What to produce
Wherever the word "round" appears in the entries, copy the whole line.

Excerpted records
--------

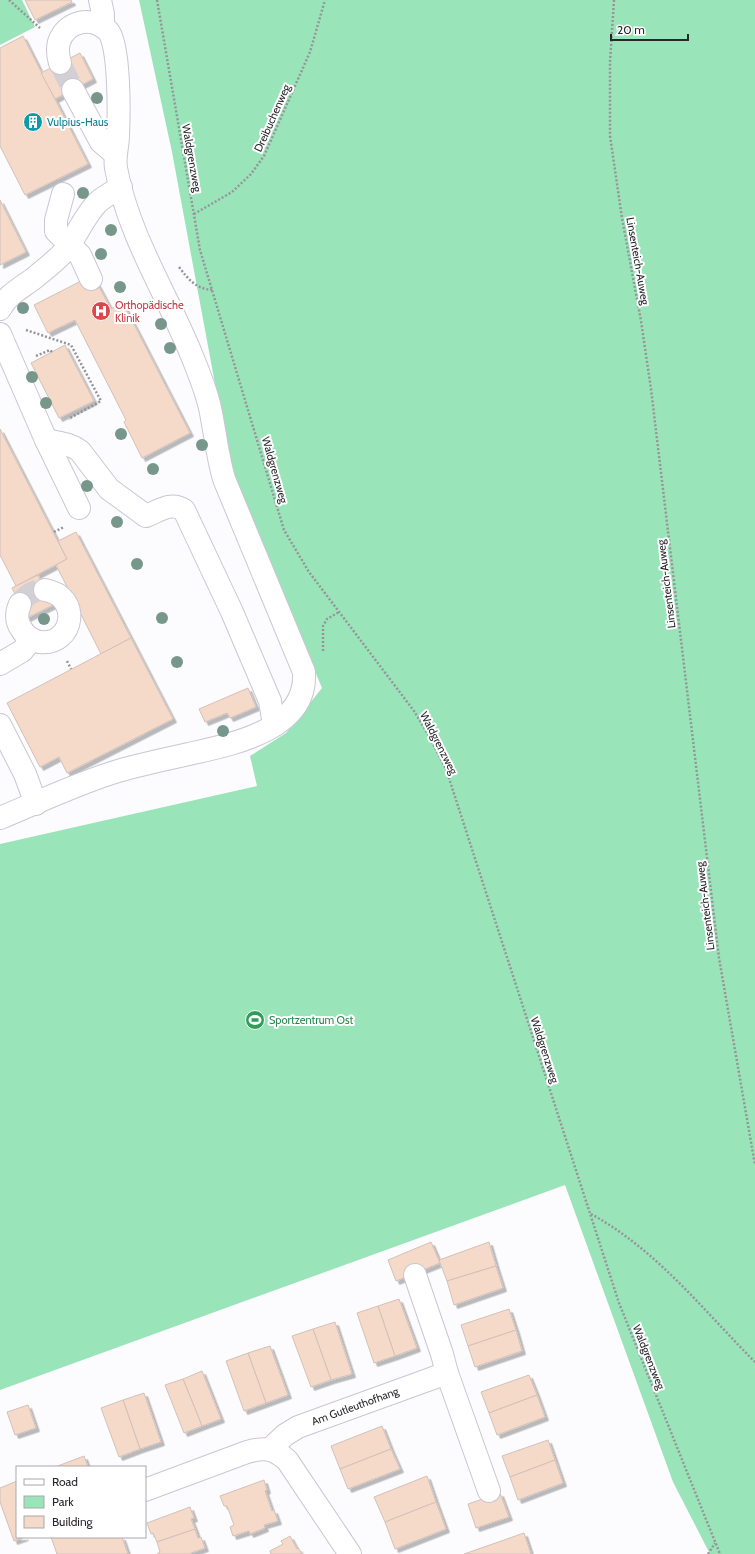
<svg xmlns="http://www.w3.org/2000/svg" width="755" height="1554" viewBox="0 0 755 1554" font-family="Cabin,sans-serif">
<defs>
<filter id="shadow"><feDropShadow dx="3.5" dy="3.5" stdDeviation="0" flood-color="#0004"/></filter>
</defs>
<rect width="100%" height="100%" fill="#fcfbfe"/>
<g fill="#9ae4ba">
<path d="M0,0H22L35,27L0,45Z"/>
<path d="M139,0H755V1554H710L673,1482L565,1185L0,1390V844L257,786L250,756L286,733L322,688L231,470L172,152Z"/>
</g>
<g fill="#f5d9c9" stroke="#d2c1b8" filter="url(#shadow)">
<path d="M25,0H71L72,2L35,20Z"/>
<path d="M23,36L88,164L25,195L0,146V48Z"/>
<path d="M80,53L93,79L55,99L41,73Z"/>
<path d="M0,200L26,252L0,265Z"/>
<path d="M81,281L85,289L97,283L111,309L123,303L190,433L142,458L124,422L126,420L75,320L48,333L34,305Z"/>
<path d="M65,345L94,401L59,418L31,363Z"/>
<path d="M0,429L67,559L16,586L0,555Z"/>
<path d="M76,532L131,638L101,654L56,565L67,559L58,541Z"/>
<path d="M38,575L53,605L27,618L12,588Z"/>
<path d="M131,638L173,719L67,773L59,757L40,767L7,703Z"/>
<path d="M248,688L256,707L230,718L227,713L205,722L199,709Z"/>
<path d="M431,1242L440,1263L396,1281L388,1260Z"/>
<path d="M489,1242L496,1266L447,1281L439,1260Z"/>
<path d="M496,1266L503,1288L454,1305L447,1281Z"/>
<path d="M399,1299L417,1348L395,1356L378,1306Z"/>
<path d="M378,1306L395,1356L374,1363L357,1313Z"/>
<path d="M509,1309L516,1330L468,1346L461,1325Z"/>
<path d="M335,1322L352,1374L331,1380L313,1329Z"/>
<path d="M313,1329L331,1380L311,1387L292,1336Z"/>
<path d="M516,1330L522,1351L475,1367L468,1346Z"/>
<path d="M270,1346L288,1395L266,1403L248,1353Z"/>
<path d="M248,1353L266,1403L244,1411L226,1361Z"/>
<path d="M202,1371L221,1419L202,1426L183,1379Z"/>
<path d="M529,1375L537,1395L489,1413L481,1392Z"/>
<path d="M183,1379L202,1426L184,1433L165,1385Z"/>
<path d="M144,1393L161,1442L140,1449L123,1400Z"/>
<path d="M537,1395L545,1417L497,1435L489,1413Z"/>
<path d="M123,1400L140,1449L119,1457L101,1408Z"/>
<path d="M28,1405L36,1428L15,1435L7,1412Z"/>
<path d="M382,1426L391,1449L340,1469L331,1446Z"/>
<path d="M548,1440L555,1460L510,1477L502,1456Z"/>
<path d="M391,1449L400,1469L348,1489L340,1469Z"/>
<path d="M84,1456L88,1467H55Z"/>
<path d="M555,1460L563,1483L518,1500L510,1477Z"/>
<path d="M427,1476L436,1502L385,1522L374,1497Z"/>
<path d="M264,1480L267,1490L265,1491L272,1511L274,1510L278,1521L264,1525L265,1528L250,1534L249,1531L233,1536L230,1527L234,1525L227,1506H224L220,1496Z"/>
<path d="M17,1481V1537H25L14,1541L0,1502V1488Z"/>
<path d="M500,1493L509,1517L476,1528L468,1504Z"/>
<path d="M436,1502L446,1529L395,1549L385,1522Z"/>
<path d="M190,1507L194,1518L191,1519L195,1529L157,1542L153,1533L151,1534L147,1523Z"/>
<path d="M195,1529L198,1538L201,1537L205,1548L191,1553V1554H157L160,1552L157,1542Z"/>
<path d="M524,1533L531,1554H464Z"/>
<path d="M290,1536L297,1549L298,1548L302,1554H271L270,1551L283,1544L281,1541Z"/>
<path d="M51,1537H122L128,1554H57Z"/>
</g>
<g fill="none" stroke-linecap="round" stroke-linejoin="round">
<g stroke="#d2d0d4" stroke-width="22" stroke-dasharray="22 11" stroke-linecap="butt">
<path d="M60,63L73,90"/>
<path d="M20,604C26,594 35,590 45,590"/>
</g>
<g stroke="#ccc5d4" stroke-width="24">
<g id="minor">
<path d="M100,0L103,14V27"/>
<path d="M73,90L101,142L115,154"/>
<path d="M63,194L56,220V231L80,255L91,279"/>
<path d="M0,309C7,295 21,288 33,279C43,271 53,263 61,255C76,239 83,217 98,202C105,196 113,192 121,187"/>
<path d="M0,334L46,440L79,508"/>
<path d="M46,440C58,443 70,443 80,451L109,489L146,516C159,511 171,501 184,510L232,612L270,701L274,725"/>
<path d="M20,604C16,613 16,622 22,630C26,636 32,641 40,642C74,646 82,596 45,590"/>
<path d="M0,664L22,651L32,639"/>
<path d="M0,725L25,774L36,804"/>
<path d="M0,818C39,802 78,783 118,771C142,764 166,759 189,754C233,744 308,730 304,672L224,479C217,455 215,431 210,408C206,390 199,373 192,356C167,294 128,235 116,168C114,157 118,147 118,135C119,115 120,44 108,31C92,15 66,21 59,42C57,49 58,56 60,63"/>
<path d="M415,1275L442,1354L447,1373L489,1491"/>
<path d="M270,1449L285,1435L298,1427L447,1373"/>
<path d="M145,1490L247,1452C265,1447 273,1448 287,1460L350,1554"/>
</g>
</g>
<g stroke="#969498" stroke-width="2.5" stroke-dasharray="2 2" stroke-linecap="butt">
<path d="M9,0L40,28"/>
<path d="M157,0L200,250L284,530L309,572L414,711L429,736L446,769L619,1303L720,1554"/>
<path d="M614,0L610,62V136L622,218L641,321L651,389L719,958L755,1165"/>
<path d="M194,214L232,192L251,174L264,156L310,52L325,0"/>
<path d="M179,267C189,280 196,289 213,290"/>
<path d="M26,330L71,345L101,401L70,418V420"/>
<path d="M36,356L50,350L52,352"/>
<path d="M54,532L64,527"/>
<path d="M323,651V626L327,619L339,612"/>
<path d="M67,661L71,669"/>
<path d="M591,1214C657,1250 703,1310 755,1362"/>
<path d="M708,1554L715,1543"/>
</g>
<use href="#minor" stroke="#fff" stroke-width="22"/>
</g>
<g fill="#76978a">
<circle cx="97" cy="98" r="6"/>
<circle cx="83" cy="193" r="6"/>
<circle cx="111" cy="230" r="6"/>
<circle cx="101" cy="254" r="6"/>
<circle cx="120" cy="287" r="6"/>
<circle cx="23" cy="308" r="6"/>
<circle cx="161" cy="324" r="6"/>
<circle cx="170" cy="348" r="6"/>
<circle cx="32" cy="377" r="6"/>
<circle cx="46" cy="403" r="6"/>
<circle cx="121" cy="434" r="6"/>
<circle cx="202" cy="445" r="6"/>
<circle cx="153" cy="469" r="6"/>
<circle cx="87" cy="486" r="6"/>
<circle cx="117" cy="522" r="6"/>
<circle cx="137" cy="564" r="6"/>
<circle cx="162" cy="618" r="6"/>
<circle cx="44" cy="619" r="6"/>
<circle cx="177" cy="662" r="6"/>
<circle cx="223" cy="731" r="6"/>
</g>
<defs>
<g id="building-disc" transform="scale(1)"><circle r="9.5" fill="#0f9aa8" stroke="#fff"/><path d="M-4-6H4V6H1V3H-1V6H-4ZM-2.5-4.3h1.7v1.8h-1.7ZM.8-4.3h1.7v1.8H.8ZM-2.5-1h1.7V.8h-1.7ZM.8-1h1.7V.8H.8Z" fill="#fff"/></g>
<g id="hospital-disc" transform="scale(1)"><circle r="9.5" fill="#e0444e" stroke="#fff"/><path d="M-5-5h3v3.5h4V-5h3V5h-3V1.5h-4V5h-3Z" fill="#fff"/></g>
<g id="stadium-disc" transform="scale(1)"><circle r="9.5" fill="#2e9e5b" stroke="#fff"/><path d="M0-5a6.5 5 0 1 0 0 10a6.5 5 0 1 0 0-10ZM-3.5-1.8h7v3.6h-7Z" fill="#fff"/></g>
</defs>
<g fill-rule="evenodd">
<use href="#building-disc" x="33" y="122"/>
<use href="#hospital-disc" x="101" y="311"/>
<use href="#stadium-disc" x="255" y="1020"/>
</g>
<g text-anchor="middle" stroke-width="4" stroke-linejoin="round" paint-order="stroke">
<g font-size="11" fill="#29262c" stroke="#fff">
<text transform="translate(272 118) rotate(-66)" y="4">Dreibuchenweg</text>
<text transform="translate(192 158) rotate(80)" y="4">Waldgrenzweg</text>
<text transform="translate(638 261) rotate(80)" y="4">Linsenteich-Auweg</text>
<text transform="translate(275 470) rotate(74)" y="4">Waldgrenzweg</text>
<text transform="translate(666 584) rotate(-97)" y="4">Linsenteich-Auweg</text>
<text transform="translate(439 743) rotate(63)" y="4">Waldgrenzweg</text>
<text transform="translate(705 906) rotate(-97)" y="4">Linsenteich-Auweg</text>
<text transform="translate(545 1050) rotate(72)" y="4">Waldgrenzweg</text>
<text transform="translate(649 1357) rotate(68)" y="4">Waldgrenzweg</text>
<text transform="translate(355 1406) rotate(-20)" y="4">Am Gutleuthofhang</text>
</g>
<g font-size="11" fill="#0d838f" stroke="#fff" text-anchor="start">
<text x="47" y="126">Vulpius-Haus</text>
</g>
<g font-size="11" fill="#be3a42" stroke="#fff" text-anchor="start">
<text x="115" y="309">Orthopädische<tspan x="115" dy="13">Klinik</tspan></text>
</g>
<g font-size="11" fill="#27864d" stroke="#fff" text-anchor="start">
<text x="269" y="1024">Sportzentrum Ost</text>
</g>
</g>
<rect x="16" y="1466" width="130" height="72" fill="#ffffff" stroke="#a9a8ab"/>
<rect x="24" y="1479" width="20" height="6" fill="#ffffff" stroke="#a9a8ab"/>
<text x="52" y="1486" font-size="12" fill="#29262c">Road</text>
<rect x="24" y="1496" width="20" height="12" fill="#9ae4ba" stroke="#a9a8ab"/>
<text x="52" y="1506" font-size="12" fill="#29262c">Park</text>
<rect x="24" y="1516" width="20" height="12" fill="#f5d9c9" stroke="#a9a8ab"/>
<text x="52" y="1526" font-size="12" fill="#29262c">Building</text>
<path d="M611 34v6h77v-6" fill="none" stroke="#29262c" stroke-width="2"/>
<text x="617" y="34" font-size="12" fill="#29262c" stroke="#ffffff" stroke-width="3" paint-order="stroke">20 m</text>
</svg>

--------

Answer
<g fill="none" stroke-linecap="round" stroke-linejoin="round">
<g text-anchor="middle" stroke-width="4" stroke-linejoin="round" paint-order="stroke">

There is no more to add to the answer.